• Consigne: D'après le texte sur les bouleversements politiques au Sénégal, quel est le niveau de la dette publique du pays par rapport au PIB ?

• Texte de la page:
·····

Le Sénégal connaît une période de bouleversements institutionnels intenses. En l’espace de seulement quatre jours, entre le 22 et le 26 mai, le paysage politique a été profondément transformé. Le président Bassirou Diomaye Faye a démis de ses fonctions le Premier ministre Ousmane Sonko, avant de nommer son successeur, Ahmadou Alhaminou Mohamed Lô, dès le 25 mai. Le 26 mai, Sonko a été élu président de l’Assemblée nationale, marquant un tournant dans l’équilibre des pouvoirs.
Cette accélération des événements soulève une question majeure : cette refonte politique peut-elle modifier la réponse du gouvernement face à la crise économique qui frappe le pays ? Les observateurs s’inquiètent d’une situation financière de plus en plus fragile. « Le Sénégal se trouve au bord d’un précipice financier », alertait récemment l’économiste Abdoulaye Ndiaye dans une analyse partagée par plusieurs médias. Avec une dette publique atteignant 132 % du PIB et des dépenses énergétiques en hausse en raison des tensions géopolitiques, la pression sur les finances publiques ne cesse de croître.
Jusqu’ici, toute tentative de restructuration de l’économie, telle que préconisée par le Fonds monétaire international (FMI), se heurtait à une opposition claire de la part des Patriotes africains du Sénégal pour le travail, l’éthique et la fraternité (Pastef). Pourtant, les récentes évolutions pourraient ouvrir la voie à des négociations inédites.

·····

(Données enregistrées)
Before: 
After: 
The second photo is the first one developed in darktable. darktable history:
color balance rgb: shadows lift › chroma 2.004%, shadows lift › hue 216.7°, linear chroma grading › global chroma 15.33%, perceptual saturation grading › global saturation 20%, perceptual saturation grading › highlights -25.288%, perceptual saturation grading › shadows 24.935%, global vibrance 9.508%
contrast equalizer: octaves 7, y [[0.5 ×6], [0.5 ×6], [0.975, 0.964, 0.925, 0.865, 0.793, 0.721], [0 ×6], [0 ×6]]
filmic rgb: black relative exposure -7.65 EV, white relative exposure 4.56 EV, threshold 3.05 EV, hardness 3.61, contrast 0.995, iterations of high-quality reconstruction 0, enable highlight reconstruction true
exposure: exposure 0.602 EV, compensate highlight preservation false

·····

• Réponse donnée: Elle atteint 132 % du PIB.